RECORDS FOR THE TASK below:
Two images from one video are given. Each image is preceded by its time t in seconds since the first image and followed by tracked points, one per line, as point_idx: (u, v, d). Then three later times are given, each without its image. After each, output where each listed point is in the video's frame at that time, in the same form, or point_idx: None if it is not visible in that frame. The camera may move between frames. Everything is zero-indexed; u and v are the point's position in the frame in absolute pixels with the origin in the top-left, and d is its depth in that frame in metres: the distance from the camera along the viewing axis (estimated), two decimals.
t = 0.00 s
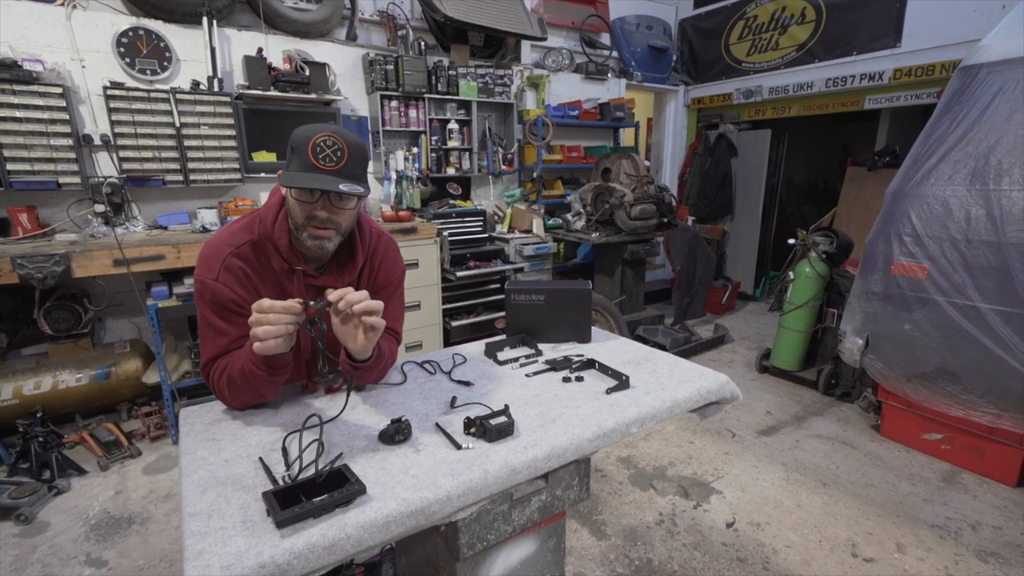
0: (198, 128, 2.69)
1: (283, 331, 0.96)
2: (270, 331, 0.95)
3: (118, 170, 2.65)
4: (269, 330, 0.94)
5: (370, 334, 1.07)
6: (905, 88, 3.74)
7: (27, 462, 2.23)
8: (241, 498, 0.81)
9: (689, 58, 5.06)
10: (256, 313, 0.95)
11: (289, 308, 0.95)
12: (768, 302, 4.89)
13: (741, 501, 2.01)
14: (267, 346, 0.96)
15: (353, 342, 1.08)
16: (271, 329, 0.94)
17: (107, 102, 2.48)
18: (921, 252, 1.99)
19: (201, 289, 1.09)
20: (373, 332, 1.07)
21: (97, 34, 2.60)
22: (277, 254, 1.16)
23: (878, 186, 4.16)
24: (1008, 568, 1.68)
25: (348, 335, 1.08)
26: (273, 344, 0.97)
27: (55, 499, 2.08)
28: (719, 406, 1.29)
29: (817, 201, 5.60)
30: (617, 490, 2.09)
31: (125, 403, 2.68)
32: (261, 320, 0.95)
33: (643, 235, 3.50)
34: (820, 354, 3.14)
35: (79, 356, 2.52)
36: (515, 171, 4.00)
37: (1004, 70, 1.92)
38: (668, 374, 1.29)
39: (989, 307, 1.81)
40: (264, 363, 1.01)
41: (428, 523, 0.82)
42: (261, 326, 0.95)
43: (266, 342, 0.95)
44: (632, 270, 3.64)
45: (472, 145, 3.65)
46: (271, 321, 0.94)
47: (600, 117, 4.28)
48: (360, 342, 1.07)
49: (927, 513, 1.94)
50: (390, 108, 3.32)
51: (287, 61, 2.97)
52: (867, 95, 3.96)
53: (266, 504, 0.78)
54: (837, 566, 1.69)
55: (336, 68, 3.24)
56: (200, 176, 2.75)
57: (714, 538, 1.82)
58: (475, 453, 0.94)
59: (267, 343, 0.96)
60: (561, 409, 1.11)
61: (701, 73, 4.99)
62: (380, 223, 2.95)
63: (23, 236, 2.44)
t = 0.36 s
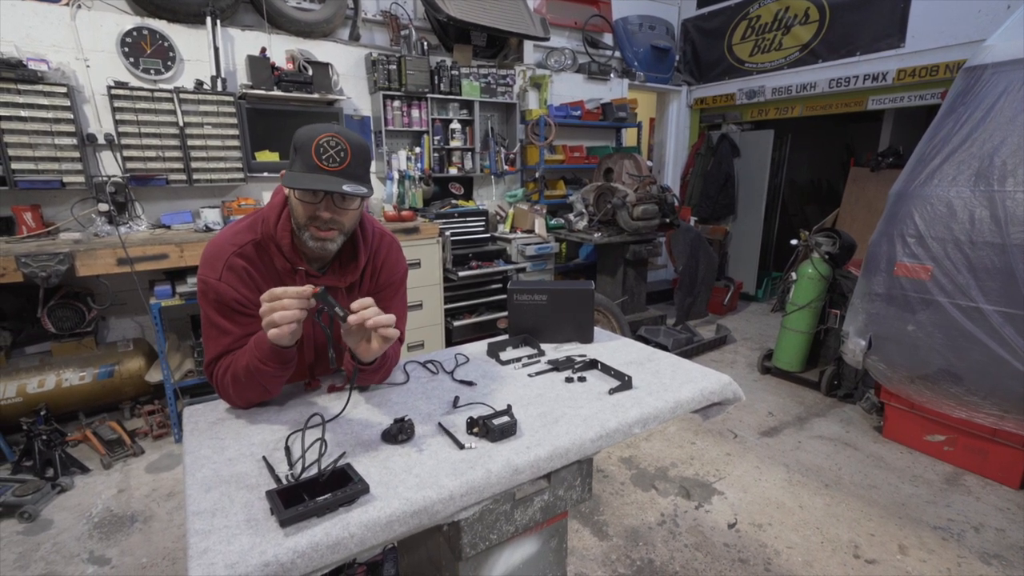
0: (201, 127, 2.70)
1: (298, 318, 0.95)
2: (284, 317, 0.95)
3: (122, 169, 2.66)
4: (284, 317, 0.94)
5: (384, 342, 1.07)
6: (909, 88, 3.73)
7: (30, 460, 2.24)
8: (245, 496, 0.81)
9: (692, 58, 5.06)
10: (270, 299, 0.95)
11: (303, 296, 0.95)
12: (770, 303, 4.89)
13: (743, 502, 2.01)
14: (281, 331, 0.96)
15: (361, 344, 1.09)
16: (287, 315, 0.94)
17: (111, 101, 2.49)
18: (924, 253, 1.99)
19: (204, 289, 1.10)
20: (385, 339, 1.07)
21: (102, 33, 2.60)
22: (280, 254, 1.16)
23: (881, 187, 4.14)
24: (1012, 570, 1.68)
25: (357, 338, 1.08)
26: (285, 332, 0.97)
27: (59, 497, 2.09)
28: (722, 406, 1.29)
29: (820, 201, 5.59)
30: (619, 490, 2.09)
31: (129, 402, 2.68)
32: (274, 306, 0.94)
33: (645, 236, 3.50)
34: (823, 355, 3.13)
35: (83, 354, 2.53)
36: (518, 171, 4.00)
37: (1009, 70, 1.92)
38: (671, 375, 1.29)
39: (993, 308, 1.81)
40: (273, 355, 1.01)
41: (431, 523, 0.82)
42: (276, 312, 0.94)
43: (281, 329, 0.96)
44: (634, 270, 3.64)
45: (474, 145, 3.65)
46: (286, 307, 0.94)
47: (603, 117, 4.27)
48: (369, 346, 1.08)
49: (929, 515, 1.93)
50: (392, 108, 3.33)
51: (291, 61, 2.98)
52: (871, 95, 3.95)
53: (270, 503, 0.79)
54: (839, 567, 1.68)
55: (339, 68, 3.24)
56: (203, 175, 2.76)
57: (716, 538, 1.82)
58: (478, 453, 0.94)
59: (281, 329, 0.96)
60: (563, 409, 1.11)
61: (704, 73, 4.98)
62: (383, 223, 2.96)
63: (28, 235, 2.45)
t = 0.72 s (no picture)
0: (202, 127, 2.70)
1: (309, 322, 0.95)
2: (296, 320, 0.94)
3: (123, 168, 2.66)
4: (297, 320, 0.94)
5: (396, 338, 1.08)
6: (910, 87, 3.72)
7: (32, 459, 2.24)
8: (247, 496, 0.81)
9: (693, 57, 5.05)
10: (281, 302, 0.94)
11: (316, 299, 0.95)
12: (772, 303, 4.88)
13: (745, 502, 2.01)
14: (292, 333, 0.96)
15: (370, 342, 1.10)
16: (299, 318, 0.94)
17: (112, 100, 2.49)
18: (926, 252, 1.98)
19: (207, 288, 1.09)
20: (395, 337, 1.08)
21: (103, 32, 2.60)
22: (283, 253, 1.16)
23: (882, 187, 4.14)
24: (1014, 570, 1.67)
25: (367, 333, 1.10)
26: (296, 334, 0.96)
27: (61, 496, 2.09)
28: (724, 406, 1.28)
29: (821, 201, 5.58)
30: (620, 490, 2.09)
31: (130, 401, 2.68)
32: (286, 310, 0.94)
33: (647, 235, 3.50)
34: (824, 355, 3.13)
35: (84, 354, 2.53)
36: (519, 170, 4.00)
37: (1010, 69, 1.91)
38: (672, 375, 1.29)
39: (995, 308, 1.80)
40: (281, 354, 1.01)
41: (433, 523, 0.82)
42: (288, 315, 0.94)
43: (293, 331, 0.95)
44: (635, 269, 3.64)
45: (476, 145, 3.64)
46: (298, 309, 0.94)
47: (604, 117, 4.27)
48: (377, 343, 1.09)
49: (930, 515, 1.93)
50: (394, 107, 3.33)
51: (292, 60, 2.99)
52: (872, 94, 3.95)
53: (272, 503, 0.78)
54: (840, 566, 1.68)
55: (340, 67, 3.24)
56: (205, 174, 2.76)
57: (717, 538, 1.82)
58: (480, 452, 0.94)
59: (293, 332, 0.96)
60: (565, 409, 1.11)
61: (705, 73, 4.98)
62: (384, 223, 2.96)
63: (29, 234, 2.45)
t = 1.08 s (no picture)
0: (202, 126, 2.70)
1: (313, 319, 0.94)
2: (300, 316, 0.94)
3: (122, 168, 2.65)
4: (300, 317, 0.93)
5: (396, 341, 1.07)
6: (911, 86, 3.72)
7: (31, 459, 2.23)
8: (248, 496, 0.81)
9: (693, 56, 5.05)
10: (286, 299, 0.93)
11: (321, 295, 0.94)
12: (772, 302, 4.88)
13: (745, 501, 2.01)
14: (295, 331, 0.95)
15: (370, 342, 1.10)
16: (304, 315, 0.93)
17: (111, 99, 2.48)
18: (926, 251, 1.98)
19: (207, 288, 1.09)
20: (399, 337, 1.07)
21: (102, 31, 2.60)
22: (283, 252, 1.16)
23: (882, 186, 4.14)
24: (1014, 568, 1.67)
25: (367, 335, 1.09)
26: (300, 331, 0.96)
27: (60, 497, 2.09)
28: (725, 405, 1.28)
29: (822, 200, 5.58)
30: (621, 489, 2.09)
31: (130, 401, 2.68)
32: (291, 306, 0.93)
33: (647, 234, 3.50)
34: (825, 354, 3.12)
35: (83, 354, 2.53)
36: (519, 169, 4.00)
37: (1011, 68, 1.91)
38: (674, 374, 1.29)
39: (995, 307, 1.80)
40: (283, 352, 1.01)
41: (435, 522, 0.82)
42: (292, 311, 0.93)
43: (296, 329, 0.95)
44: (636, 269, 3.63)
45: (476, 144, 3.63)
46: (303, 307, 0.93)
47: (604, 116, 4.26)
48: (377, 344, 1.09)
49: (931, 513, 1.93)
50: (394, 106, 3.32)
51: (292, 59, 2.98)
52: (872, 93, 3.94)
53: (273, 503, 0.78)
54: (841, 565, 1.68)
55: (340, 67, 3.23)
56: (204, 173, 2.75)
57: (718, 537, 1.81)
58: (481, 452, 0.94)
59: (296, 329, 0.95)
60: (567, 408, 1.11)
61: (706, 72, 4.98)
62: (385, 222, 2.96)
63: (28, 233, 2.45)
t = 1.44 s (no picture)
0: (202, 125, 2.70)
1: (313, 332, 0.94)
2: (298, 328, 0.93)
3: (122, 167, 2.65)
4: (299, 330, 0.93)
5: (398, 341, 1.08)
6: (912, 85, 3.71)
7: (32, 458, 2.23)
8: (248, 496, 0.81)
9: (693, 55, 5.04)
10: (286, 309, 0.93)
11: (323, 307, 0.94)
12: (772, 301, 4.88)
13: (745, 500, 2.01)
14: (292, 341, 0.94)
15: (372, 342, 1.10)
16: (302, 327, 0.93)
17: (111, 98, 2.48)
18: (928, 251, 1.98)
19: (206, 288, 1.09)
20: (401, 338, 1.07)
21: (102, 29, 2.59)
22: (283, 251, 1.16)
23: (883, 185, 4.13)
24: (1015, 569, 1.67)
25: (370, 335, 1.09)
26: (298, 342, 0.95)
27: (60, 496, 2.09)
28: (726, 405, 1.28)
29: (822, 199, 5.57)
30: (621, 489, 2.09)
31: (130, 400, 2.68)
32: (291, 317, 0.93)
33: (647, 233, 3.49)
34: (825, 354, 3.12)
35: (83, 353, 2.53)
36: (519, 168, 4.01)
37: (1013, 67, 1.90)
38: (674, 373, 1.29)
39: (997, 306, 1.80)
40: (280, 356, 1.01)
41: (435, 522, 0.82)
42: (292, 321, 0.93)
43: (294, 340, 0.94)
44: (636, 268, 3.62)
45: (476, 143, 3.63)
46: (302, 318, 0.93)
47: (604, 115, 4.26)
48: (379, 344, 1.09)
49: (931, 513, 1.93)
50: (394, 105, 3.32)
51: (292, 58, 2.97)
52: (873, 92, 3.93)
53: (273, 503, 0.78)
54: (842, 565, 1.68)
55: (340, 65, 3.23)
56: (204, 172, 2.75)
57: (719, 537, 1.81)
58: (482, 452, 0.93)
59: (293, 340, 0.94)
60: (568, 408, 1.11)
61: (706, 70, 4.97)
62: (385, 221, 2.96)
End of RECORDS FOR THE TASK.
Repeat, with no pictures, each line from the beginning of the data through the line containing "26: (273, 344, 0.97)", inclusive.

◆ **RESPONSE TO THIS EXERCISE**:
Two images from one video are given. Each image is preceded by its time t in seconds since the first image and followed by tracked points, one per line, as point_idx: (u, v, d). Then three later times are given, each without its image. After each, output where each listed point is in the video's frame at that time, in the same form, or point_idx: None if it is not visible in that frame. The camera may move between frames. Everything is zero-indexed; u and v are the point's position in the frame in absolute pixels with the origin in the top-left, and d is its depth in that frame in metres: the distance from the camera along the viewing axis (estimated), two decimals.
t = 0.00 s
0: (198, 128, 2.69)
1: (283, 331, 0.96)
2: (270, 331, 0.95)
3: (118, 170, 2.65)
4: (269, 330, 0.94)
5: (370, 334, 1.07)
6: (905, 88, 3.74)
7: (27, 462, 2.23)
8: (241, 498, 0.81)
9: (689, 58, 5.06)
10: (256, 313, 0.95)
11: (289, 308, 0.95)
12: (768, 302, 4.89)
13: (741, 501, 2.01)
14: (267, 346, 0.96)
15: (353, 342, 1.08)
16: (271, 329, 0.94)
17: (107, 102, 2.48)
18: (921, 252, 1.99)
19: (201, 289, 1.09)
20: (373, 332, 1.07)
21: (97, 34, 2.60)
22: (277, 254, 1.16)
23: (878, 186, 4.16)
24: (1008, 568, 1.68)
25: (348, 335, 1.08)
26: (273, 344, 0.97)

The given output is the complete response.